How It Works
This page explains how Entrig connects to your Supabase project, what access it uses and why, and how a database event becomes a push notification on a user’s device.
Web Portal
SDK
How does Entrig connect to your database?
Entrig connects to your Supabase project via OAuth. Once authorized, it uses the Supabase Management API to set up what it needs. See Write access below.
What access Entrig requests
During OAuth, Supabase shows you exactly what is being granted:
- Read and Write access to Postgres configurations, SQL snippets, SSL enforcement configurations, and TypeScript schema types
- Read access to project metadata, upgrade status, network restrictions, and network bans
Write access
Used for setup only, never to write to your data:
| When | What |
|---|---|
| On connect | Enables pg_net and supabase_vault, creates the entrig schema, stores a secret key in your vault |
| Per notification | Creates a trigger function on the table and event you configure |
We never write to any of your existing tables.
Read access
Schema: Entrig reads your database schema (tables, columns, and foreign key relationships) to display your data model in the dashboard when you configure notifications.

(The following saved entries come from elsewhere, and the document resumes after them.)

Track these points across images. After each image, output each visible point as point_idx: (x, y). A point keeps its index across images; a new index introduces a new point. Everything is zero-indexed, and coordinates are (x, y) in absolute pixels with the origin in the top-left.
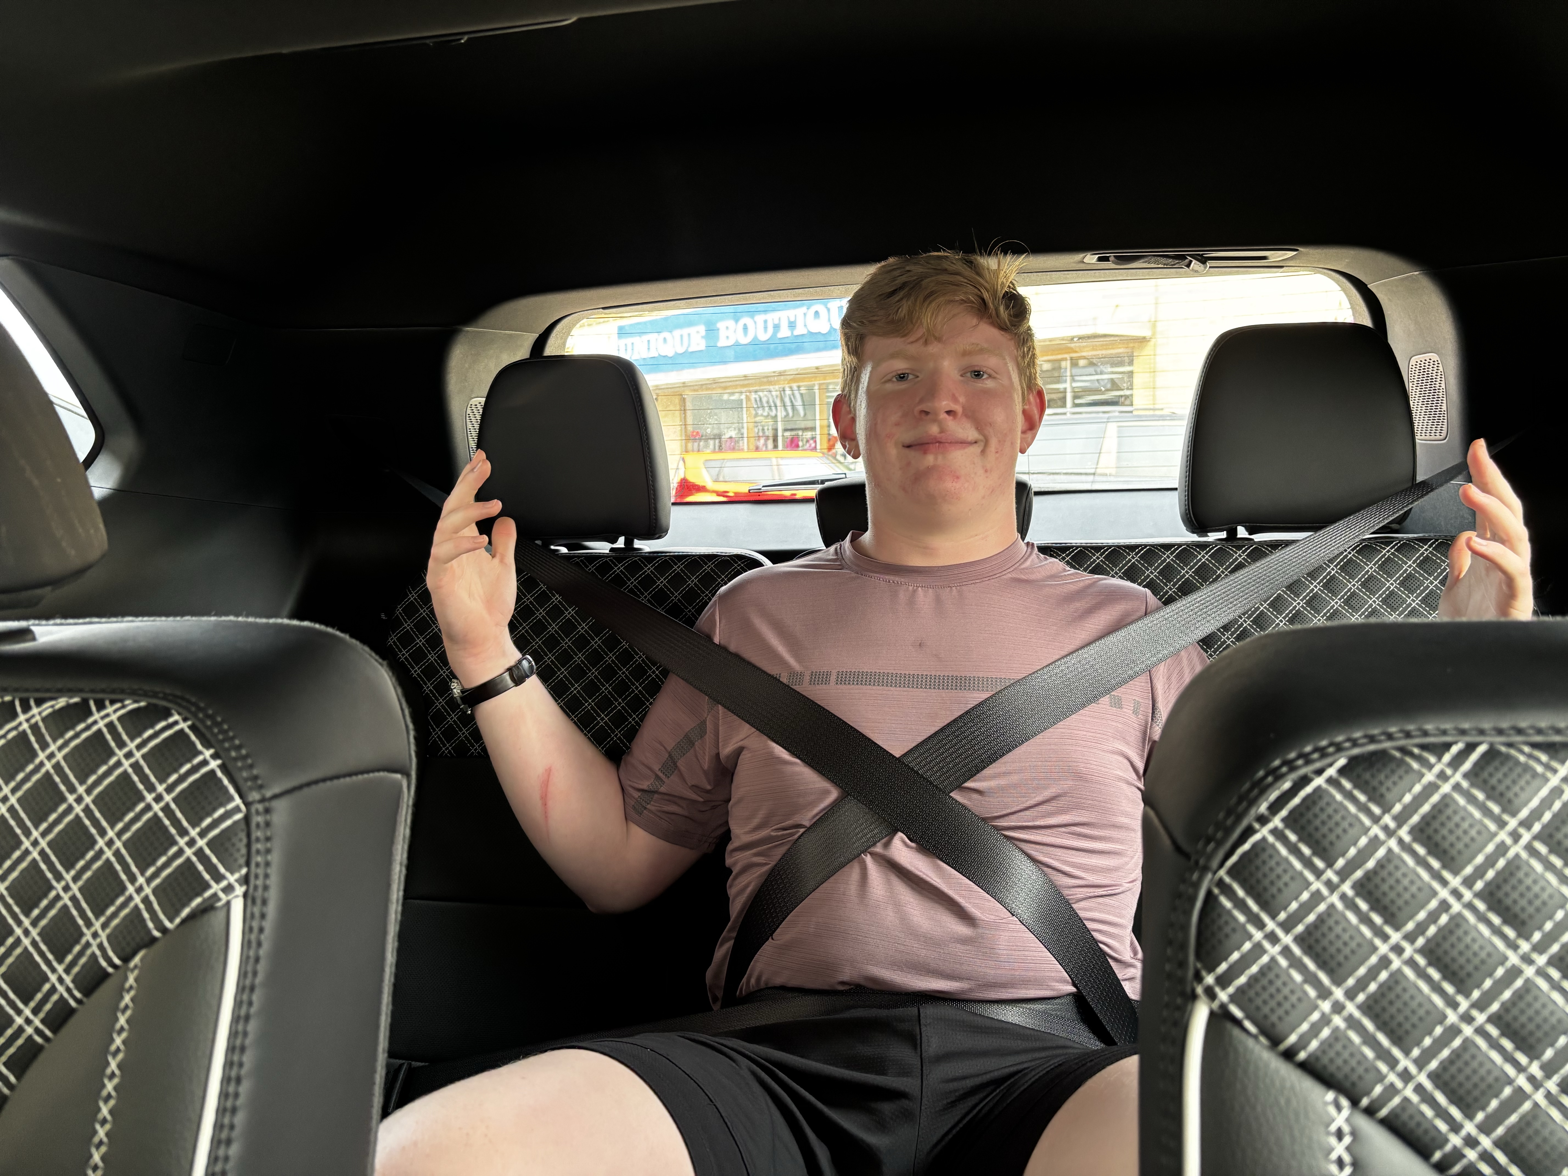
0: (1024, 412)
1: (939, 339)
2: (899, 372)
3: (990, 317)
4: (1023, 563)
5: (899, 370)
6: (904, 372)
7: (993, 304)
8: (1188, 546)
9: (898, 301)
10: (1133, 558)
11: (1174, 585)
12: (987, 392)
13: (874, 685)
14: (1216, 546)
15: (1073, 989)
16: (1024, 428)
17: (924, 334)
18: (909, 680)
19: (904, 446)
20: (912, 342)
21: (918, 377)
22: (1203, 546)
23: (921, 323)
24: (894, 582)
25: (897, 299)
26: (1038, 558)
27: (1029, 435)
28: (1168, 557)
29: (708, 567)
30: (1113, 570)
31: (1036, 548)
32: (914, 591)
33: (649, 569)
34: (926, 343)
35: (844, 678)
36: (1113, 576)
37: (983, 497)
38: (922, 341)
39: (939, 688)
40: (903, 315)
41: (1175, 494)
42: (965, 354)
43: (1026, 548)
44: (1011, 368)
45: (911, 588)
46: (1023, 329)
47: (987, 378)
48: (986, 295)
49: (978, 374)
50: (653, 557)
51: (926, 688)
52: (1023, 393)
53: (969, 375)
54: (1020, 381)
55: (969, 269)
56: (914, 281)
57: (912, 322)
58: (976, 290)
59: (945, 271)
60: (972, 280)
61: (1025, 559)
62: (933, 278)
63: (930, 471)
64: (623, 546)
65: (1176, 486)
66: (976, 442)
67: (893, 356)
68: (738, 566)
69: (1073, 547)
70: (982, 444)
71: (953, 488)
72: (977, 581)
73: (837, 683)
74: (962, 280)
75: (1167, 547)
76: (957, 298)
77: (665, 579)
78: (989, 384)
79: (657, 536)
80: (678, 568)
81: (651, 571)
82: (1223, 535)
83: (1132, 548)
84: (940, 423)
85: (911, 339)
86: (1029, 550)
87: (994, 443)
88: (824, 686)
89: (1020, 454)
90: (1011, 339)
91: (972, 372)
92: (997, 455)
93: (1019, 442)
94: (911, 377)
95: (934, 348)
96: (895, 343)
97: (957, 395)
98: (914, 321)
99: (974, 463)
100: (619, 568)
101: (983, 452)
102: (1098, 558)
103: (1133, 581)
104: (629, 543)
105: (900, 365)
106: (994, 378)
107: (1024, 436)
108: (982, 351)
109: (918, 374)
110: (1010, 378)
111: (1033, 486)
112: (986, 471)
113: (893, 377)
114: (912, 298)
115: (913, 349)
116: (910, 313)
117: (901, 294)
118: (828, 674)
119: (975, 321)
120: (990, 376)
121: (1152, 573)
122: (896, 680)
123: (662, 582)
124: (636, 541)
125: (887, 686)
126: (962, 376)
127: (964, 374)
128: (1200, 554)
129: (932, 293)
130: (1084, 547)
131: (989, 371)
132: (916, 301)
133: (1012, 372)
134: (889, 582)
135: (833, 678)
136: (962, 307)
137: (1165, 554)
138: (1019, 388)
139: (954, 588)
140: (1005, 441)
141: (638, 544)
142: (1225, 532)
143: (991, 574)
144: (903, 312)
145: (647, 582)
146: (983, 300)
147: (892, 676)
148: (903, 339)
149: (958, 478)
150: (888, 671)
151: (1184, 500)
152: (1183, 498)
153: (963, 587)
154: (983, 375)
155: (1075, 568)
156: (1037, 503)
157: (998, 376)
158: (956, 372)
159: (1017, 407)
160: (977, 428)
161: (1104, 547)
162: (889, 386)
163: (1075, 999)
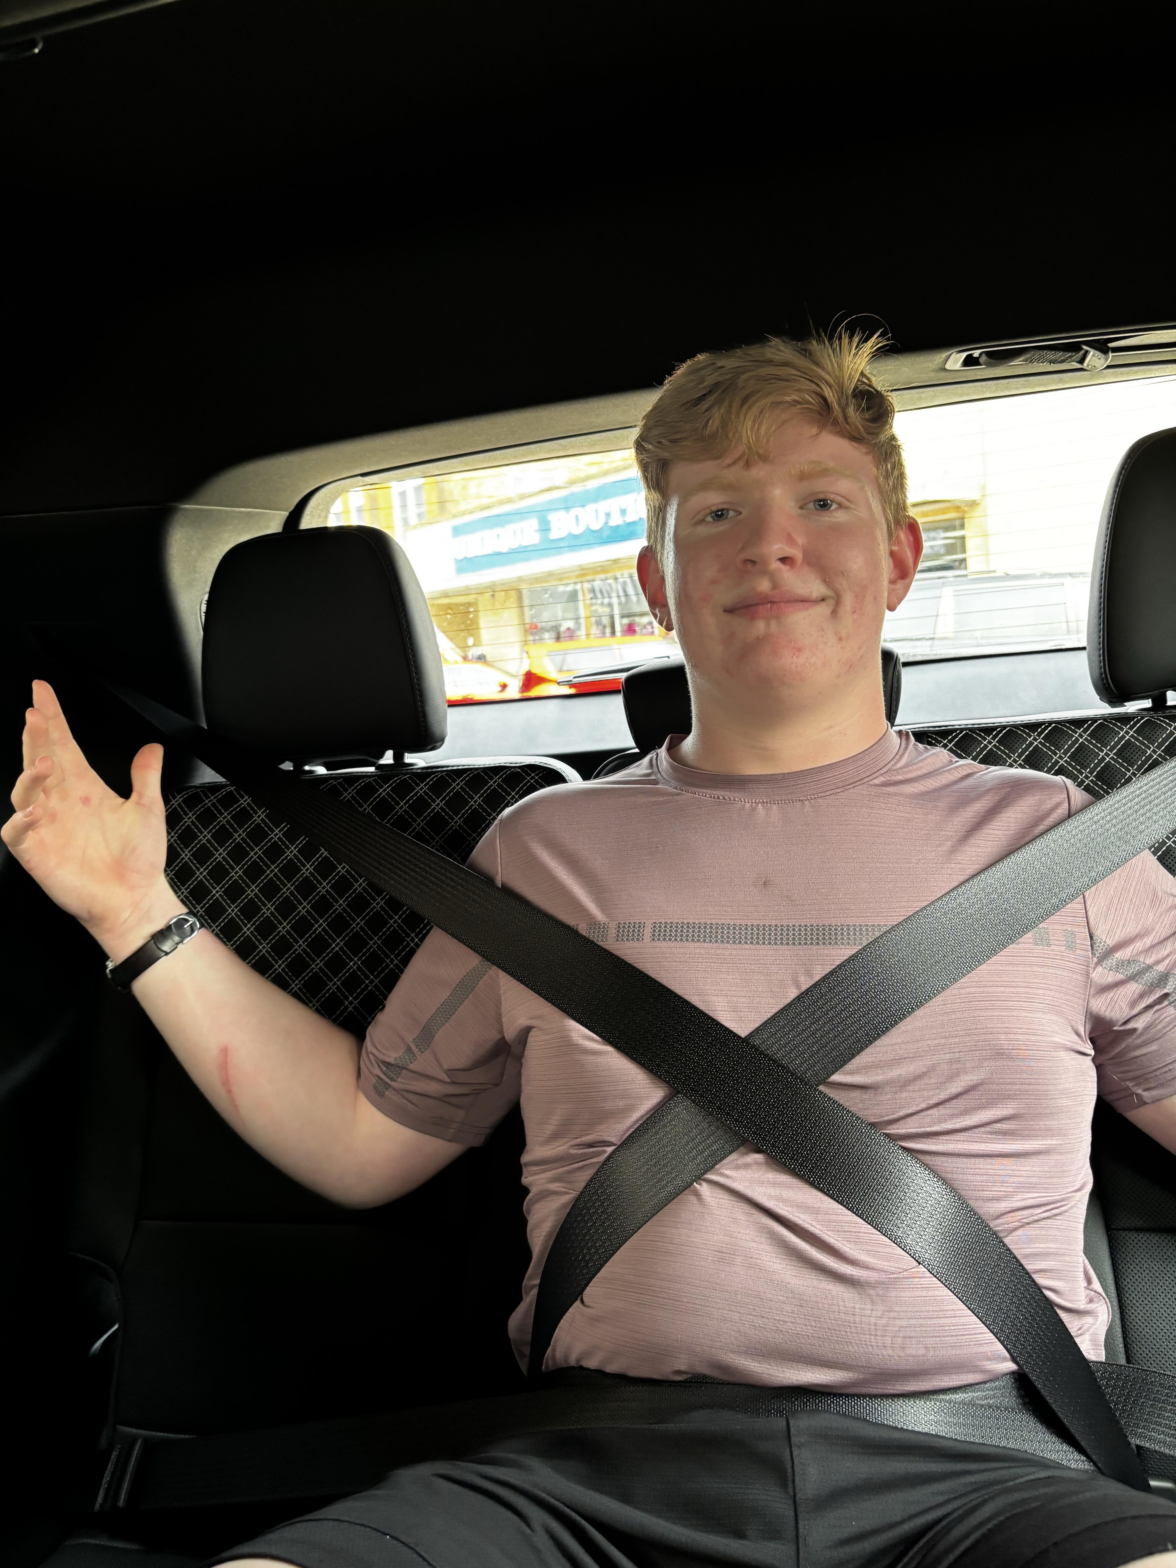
0: (892, 554)
1: (764, 458)
2: (714, 509)
3: (835, 422)
4: (899, 760)
5: (714, 505)
6: (720, 507)
7: (839, 404)
8: (1104, 720)
9: (706, 411)
10: (1035, 740)
11: (1091, 772)
12: (837, 530)
13: (705, 941)
14: (1142, 718)
15: (1012, 1366)
16: (893, 576)
17: (743, 454)
18: (752, 934)
19: (725, 611)
20: (729, 466)
21: (740, 513)
22: (1125, 719)
23: (740, 437)
24: (724, 798)
25: (705, 407)
26: (917, 749)
27: (900, 585)
28: (1081, 737)
29: (493, 783)
30: (1010, 757)
31: (912, 738)
32: (753, 809)
33: (421, 789)
34: (748, 465)
35: (664, 932)
36: (1011, 766)
37: (838, 676)
38: (741, 463)
39: (794, 944)
40: (715, 428)
41: (1084, 655)
42: (802, 477)
43: (899, 741)
44: (870, 495)
45: (748, 805)
46: (883, 437)
47: (836, 509)
48: (828, 392)
49: (823, 504)
50: (428, 772)
51: (776, 944)
52: (889, 527)
53: (811, 505)
54: (884, 510)
55: (803, 358)
56: (728, 380)
57: (727, 437)
58: (814, 386)
59: (770, 362)
60: (806, 371)
61: (900, 755)
62: (753, 373)
63: (761, 641)
64: (391, 761)
65: (1084, 644)
66: (823, 600)
67: (705, 486)
68: (531, 779)
69: (956, 730)
70: (832, 602)
71: (794, 666)
72: (837, 791)
73: (653, 940)
74: (794, 372)
75: (1078, 723)
76: (788, 399)
77: (441, 801)
78: (839, 516)
79: (430, 747)
80: (457, 785)
81: (425, 792)
82: (1147, 704)
83: (1033, 727)
84: (773, 578)
85: (728, 461)
86: (904, 742)
87: (848, 600)
88: (636, 944)
89: (887, 611)
90: (867, 454)
91: (815, 501)
92: (855, 616)
93: (886, 594)
94: (731, 513)
95: (759, 472)
96: (706, 469)
97: (794, 535)
98: (730, 435)
99: (823, 630)
100: (384, 791)
101: (834, 612)
102: (990, 743)
103: (1039, 770)
104: (398, 757)
105: (714, 499)
106: (847, 508)
107: (892, 586)
108: (825, 472)
109: (741, 509)
110: (869, 507)
111: (900, 656)
112: (840, 639)
113: (706, 515)
114: (726, 404)
115: (731, 475)
116: (724, 424)
117: (711, 399)
118: (642, 926)
119: (814, 431)
120: (840, 506)
121: (1062, 758)
122: (734, 933)
123: (438, 804)
124: (406, 755)
125: (722, 942)
126: (801, 508)
127: (805, 504)
128: (1122, 729)
129: (752, 394)
130: (970, 730)
131: (839, 499)
132: (730, 406)
133: (871, 499)
134: (718, 798)
135: (648, 932)
136: (795, 410)
137: (1076, 733)
138: (883, 521)
139: (806, 802)
140: (864, 596)
141: (409, 758)
142: (1150, 700)
143: (856, 779)
144: (714, 424)
145: (420, 805)
146: (825, 399)
147: (729, 928)
148: (716, 462)
149: (799, 650)
150: (723, 921)
151: (1097, 663)
152: (1096, 659)
153: (820, 800)
154: (831, 505)
155: (961, 757)
156: (908, 677)
157: (852, 506)
158: (792, 504)
159: (881, 547)
160: (824, 581)
161: (997, 727)
162: (702, 530)
163: (1015, 1379)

Data: The trigger sends the changed row to Entrig as part of the event. If your notification needs additional data beyond that (columns from a related table, or recipients from a relationship table), Entrig queries only those specific columns. Only SELECT queries run, only what you configured is read, and the data is discarded once the notification is sent. Nothing is stored.
A note on database access
Giving a third-party tool access to your database is a significant decision. Here is what we have done on our end:
- The OAuth access token is encrypted and never exposed in logs or responses
- Every query Entrig runs is built internally. There is no way to inject custom SQL through notification configuration or any other input
- All table and column names are validated before use. Values are escaped. Only a known set of operators is permitted
- Queries are restricted to
SELECT. Any other operation is rejected before it reaches your database
How does a database change reach Entrig?
When you create a notification, Entrig creates a PostgreSQL trigger on the table you choose. That trigger fires on the event you select: INSERT, UPDATE, or DELETE.
Here is what happens in order:
- Your app writes to Supabase
- The trigger fires and writes an event record to the
entrigstaging table pg_netpicks it up and sends an HTTP POST to Entrig’s servers, authenticated using the key stored in your vault- Entrig receives the event and starts processing
This is why pg_net is required. Entrig cannot poll your database, so the database must call Entrig. pg_net is what makes that possible.
How does Entrig know who to notify?
Entrig maps a user in your database to a device token. This works in two parts:
Device token registration
When a user opens your app, the app collects the device token (FCM on Android, APNs on iOS) and sends it to Entrig along with that user’s ID. Entrig stores this mapping.
User ID resolution
When creating a notification, you configure which field on the trigger table contains the user ID, or navigate through a foreign key to reach it. When the trigger fires, Entrig uses that field to look up the registered device tokens for that user.
The user ID used during registration must match the field configured in the notification. If they do not match, Entrig cannot resolve the recipient.
How does Entrig send the notification?
Once Entrig has the event and the recipient’s device tokens, it:
- Evaluates any conditions you configured
- Resolves the message by replacing placeholders with actual data
- Sends via FCM (Android) or APNs (iOS) using credentials you provide
- Logs the delivery result
If delivery fails due to a temporary error, Entrig retries up to 3 times with exponential backoff. If a token is no longer valid, it is marked invalid and removed automatically.